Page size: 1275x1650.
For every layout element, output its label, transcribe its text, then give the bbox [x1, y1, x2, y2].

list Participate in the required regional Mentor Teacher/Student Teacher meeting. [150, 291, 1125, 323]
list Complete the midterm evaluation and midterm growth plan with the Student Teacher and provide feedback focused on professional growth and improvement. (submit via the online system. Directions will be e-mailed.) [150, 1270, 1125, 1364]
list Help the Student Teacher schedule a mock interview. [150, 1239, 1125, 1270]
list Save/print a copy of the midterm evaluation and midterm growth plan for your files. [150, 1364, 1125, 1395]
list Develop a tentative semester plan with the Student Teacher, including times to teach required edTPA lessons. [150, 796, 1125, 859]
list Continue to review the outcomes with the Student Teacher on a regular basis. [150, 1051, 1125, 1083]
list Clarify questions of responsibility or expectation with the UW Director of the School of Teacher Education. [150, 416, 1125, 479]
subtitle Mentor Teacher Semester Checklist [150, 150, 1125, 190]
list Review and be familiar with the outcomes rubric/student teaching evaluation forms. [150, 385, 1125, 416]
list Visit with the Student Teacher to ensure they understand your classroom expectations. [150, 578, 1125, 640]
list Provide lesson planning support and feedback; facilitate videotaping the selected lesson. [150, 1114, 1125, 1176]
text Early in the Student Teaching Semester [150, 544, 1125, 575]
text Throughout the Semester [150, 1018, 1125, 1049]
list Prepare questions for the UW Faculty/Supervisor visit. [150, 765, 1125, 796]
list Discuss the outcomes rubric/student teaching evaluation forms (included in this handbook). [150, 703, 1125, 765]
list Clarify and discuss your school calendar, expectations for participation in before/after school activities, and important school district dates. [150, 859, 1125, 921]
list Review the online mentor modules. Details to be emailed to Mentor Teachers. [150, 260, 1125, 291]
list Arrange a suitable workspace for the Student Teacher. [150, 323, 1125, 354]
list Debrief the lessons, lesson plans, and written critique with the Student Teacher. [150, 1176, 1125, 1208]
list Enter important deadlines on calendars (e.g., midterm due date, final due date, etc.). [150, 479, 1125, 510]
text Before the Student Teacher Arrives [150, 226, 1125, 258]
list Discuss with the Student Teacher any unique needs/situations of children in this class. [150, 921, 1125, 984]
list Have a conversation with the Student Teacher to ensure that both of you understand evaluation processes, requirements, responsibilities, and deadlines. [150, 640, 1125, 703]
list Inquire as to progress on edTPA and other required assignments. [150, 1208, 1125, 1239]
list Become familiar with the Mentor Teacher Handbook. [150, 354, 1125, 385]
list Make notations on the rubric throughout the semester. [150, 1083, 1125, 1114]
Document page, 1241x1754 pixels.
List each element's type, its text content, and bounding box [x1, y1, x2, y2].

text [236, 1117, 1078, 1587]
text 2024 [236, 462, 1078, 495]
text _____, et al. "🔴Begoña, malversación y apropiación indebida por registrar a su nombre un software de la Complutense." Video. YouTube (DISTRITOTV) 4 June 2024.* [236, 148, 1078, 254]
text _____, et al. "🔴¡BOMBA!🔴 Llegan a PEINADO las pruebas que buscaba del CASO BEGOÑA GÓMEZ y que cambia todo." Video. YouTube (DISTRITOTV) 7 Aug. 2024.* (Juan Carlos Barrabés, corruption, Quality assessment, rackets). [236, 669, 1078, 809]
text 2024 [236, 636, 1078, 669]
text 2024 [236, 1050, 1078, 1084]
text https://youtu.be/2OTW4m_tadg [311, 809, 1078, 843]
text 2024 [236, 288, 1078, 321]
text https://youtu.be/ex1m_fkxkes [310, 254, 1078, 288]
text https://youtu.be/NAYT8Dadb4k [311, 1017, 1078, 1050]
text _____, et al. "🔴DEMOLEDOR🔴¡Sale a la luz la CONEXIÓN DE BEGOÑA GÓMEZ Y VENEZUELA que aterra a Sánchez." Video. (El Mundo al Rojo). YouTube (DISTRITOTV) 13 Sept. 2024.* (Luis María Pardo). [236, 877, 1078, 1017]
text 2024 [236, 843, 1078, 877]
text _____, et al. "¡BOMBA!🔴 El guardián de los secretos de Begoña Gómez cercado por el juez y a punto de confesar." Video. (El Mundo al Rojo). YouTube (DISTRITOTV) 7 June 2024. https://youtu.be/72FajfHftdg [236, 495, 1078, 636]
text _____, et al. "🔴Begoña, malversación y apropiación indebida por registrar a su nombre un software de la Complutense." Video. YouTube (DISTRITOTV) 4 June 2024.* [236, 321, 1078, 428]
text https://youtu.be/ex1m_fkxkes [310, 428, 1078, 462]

• • • • •

Exercise instructions: Go through the records above and, whenever a line includes the word "https", copy it.

Written solution:
text https://youtu.be/2OTW4m_tadg [311, 809, 1078, 843]
text https://youtu.be/ex1m_fkxkes [310, 254, 1078, 288]
text https://youtu.be/NAYT8Dadb4k [311, 1017, 1078, 1050]
text _____, et al. "¡BOMBA!🔴 El guardián de los secretos de Begoña Gómez cercado por el juez y a punto de confesar." Video. (El Mundo al Rojo). YouTube (DISTRITOTV) 7 June 2024. https://youtu.be/72FajfHftdg [236, 495, 1078, 636]
text https://youtu.be/ex1m_fkxkes [310, 428, 1078, 462]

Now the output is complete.